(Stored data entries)

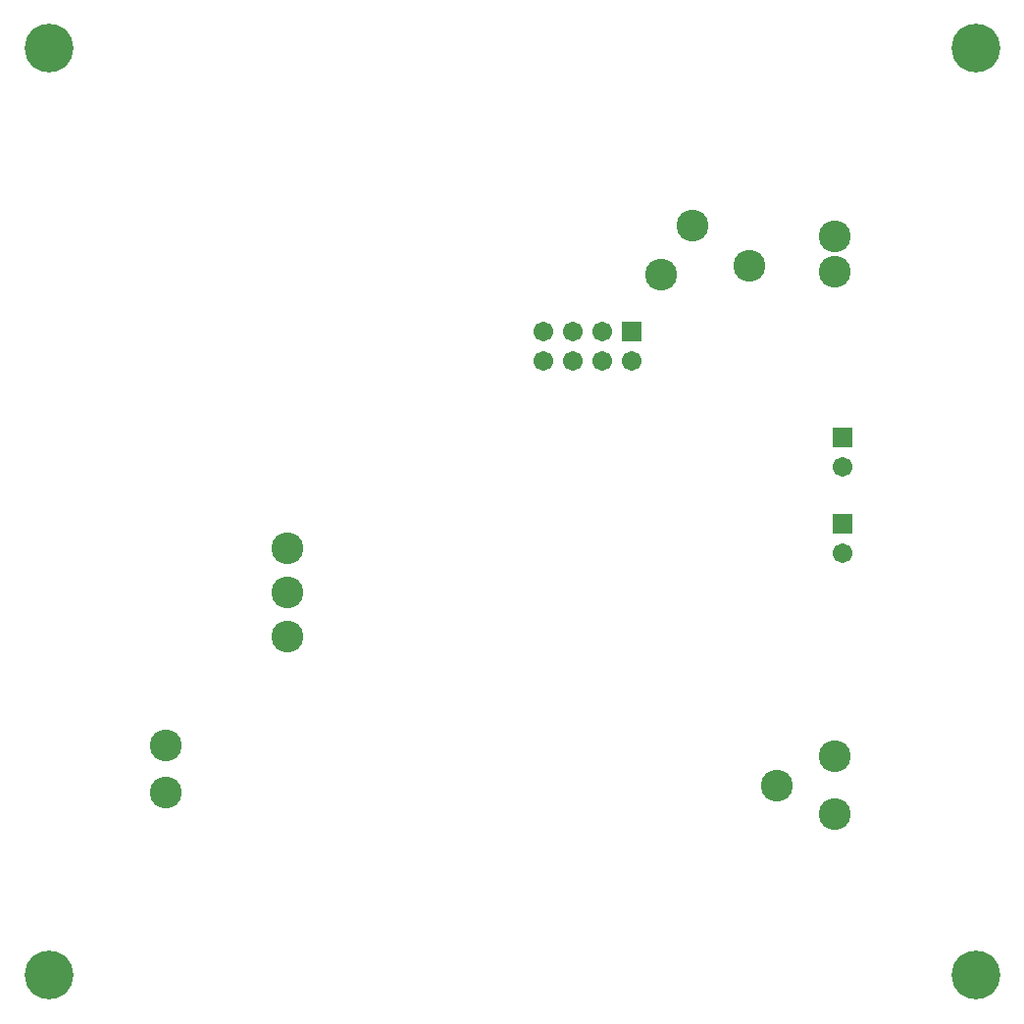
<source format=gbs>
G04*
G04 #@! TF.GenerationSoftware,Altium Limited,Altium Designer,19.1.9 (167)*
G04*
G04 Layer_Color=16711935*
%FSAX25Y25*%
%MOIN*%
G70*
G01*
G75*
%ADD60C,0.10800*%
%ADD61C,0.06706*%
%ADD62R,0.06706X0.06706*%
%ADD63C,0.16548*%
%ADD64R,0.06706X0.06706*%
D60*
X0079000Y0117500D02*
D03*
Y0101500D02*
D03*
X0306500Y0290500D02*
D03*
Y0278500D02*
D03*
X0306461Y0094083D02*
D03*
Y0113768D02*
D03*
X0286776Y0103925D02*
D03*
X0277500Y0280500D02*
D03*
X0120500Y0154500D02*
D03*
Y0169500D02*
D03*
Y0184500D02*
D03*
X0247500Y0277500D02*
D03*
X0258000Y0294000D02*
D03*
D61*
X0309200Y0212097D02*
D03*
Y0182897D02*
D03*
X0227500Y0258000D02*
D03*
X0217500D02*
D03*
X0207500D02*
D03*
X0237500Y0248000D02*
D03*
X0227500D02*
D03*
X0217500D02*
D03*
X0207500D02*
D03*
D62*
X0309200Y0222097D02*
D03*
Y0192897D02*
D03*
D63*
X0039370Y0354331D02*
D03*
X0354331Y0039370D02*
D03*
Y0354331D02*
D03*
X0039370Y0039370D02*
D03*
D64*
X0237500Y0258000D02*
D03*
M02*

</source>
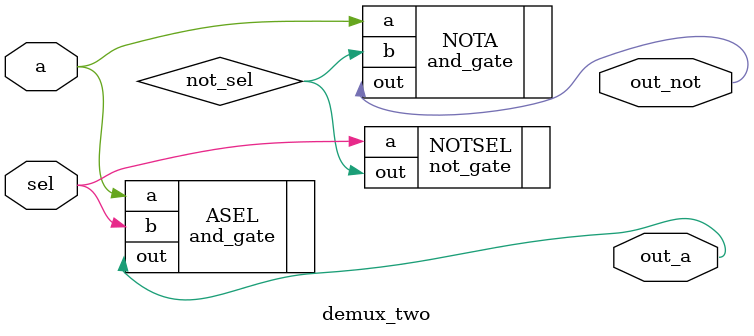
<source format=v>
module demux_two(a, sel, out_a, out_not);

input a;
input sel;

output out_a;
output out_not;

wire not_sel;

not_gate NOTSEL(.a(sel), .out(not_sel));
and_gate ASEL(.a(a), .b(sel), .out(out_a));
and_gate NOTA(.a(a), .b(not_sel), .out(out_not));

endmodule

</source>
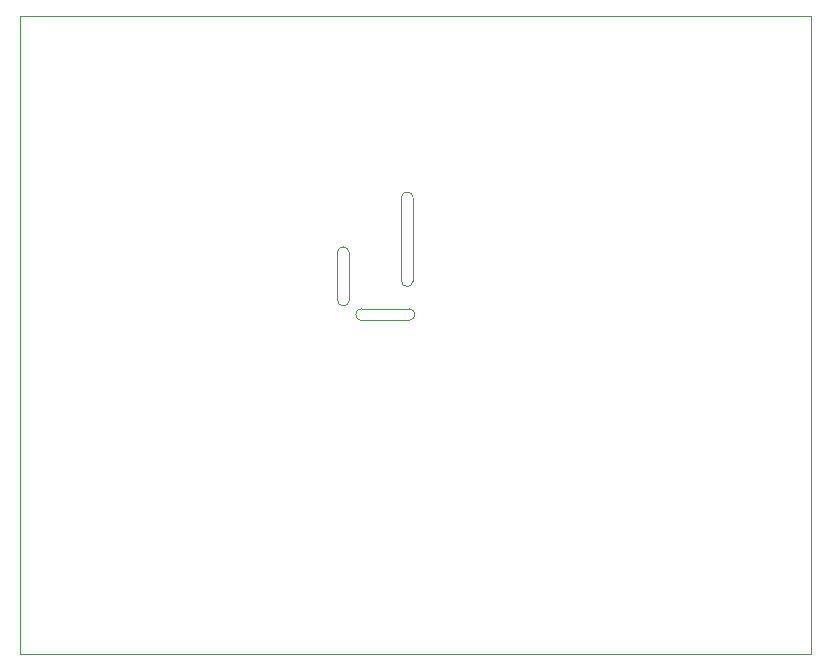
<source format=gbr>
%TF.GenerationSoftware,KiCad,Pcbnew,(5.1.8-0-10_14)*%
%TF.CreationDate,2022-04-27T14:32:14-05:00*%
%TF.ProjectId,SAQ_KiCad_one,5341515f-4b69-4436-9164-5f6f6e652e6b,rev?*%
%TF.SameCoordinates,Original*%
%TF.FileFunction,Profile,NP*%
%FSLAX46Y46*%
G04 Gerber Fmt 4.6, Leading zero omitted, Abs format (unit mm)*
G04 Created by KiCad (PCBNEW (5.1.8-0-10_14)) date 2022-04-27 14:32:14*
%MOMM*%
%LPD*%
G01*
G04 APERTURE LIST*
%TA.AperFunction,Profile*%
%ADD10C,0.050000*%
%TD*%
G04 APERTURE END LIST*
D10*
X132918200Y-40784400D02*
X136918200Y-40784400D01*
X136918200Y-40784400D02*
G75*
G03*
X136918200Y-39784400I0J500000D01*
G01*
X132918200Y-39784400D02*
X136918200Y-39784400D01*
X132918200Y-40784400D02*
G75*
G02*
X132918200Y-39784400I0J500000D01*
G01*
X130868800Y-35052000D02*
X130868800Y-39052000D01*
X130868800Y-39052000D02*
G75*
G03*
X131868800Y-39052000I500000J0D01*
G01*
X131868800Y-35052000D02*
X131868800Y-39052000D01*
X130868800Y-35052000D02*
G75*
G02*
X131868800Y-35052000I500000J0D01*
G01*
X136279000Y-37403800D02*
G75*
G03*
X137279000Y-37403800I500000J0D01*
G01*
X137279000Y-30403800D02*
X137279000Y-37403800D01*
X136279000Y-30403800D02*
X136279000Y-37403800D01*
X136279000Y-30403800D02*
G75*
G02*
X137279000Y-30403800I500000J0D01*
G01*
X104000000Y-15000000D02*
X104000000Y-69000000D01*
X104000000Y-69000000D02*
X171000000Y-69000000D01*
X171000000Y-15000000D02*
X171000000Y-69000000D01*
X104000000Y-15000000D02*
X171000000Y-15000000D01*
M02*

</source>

▶ [WORK INSTRUCTION]: Check each line above for the string "LIST" and show the ones that have it.

▶ [RESULT OF THE TASK]:
G04 APERTURE LIST*
G04 APERTURE END LIST*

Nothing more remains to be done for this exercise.